• **DATA**:
= = = = = = =

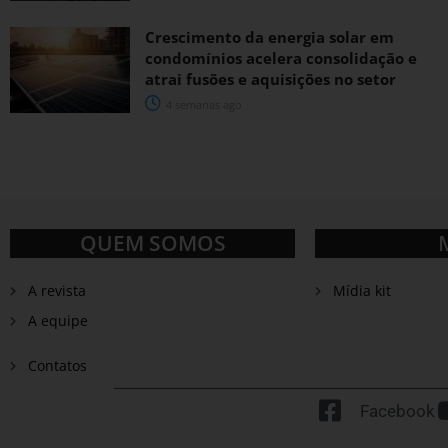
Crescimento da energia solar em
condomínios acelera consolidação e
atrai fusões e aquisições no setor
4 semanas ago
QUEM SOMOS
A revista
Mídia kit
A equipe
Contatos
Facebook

= = = = = = =

• **YOUR ASSIGNMENT**: All preceding records should be duplicated verbatim, images excepted.

• **RESULT**:
Crescimento da energia solar em
condomínios acelera consolidação e
atrai fusões e aquisições no setor
4 semanas ago
QUEM SOMOS
A revista
Mídia kit
A equipe
Contatos
Facebook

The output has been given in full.